Estimation of embedding vectors in high dimensions

TL;DR

This paper investigates the theoretical limits of learning embeddings in high-dimensional settings using a probabilistic model and AMP algorithms, providing precise accuracy predictions and insights into key parameters affecting embedding quality.

Contribution

It introduces a probabilistic model for embedding estimation and applies AMP methods to predict estimation accuracy in high dimensions, validated by simulations.

Findings

AMP can accurately predict embedding estimation accuracy

Key parameters like sample size and correlation strength influence learning success

Theoretical results align with experiments on synthetic and real data

Abstract

Embeddings are a basic initial feature extraction step in many machine learning models, particularly in natural language processing.
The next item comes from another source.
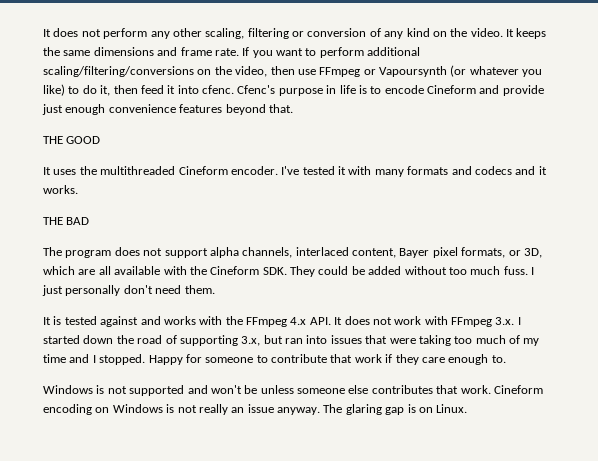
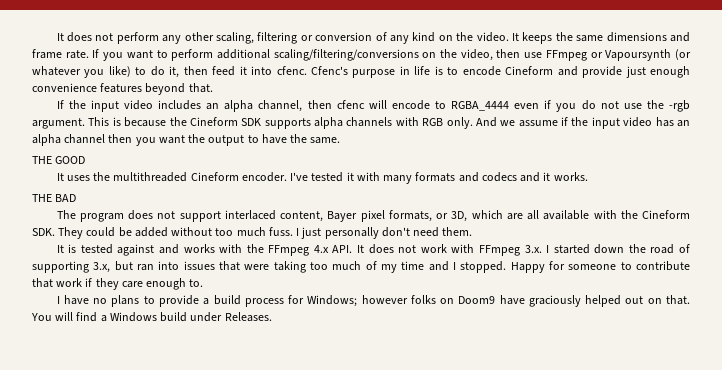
(293, 108) none -> [56,100,691,112] [32,117,690,129] [32,134,341,146] // If the input video includes an alpha channel, then cfenc will encode to RGBA_4444 even if you do not use the -rgb argument. This is because the Cineform SDK supports alpha channels with RGB only. And we assume if the input video has an alpha channel then you want the output to have the same.
[209,247,293,258] alpha channels, -> (221, 216) none
[43,385,543,396] [43,404,468,415] Windows is not supported and won't be unless someone else contributes that work. Cineform encoding on Windows is not really an issue anyway. The glaring gap is on Linux. -> [56,295,690,307] [31,312,272,322] I have no plans to provide a build process for Windows; however folks on Doom9 have graciously helped out on that. You will find a Windows build under Releases.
An embedding attempts to map data tokens to a low-dimensional space where similar tokens are mapped to vectors that are close to one another by some metric in the embedding space. A basic question is how well can such embedding be learned? To study this problem, we consider a simple probability model for discrete data where there is some "true" but unknown embedding where the correlation of random variables is related to the similarity of the embeddings. Under this model, it is shown that the embeddings can be learned by a variant of low-rank approximate message passing (AMP) method. The AMP approach enables precise predictions of the accuracy of the estimation in certain high-dimensional limits. In particular, the methodology provides insight on the relations of key parameters such as the number of samples per value, the frequency of the terms, and the strength of the embedding correlation on the probability distribution. Our theoretical findings are validated by simulations on both synthetic data and real text data.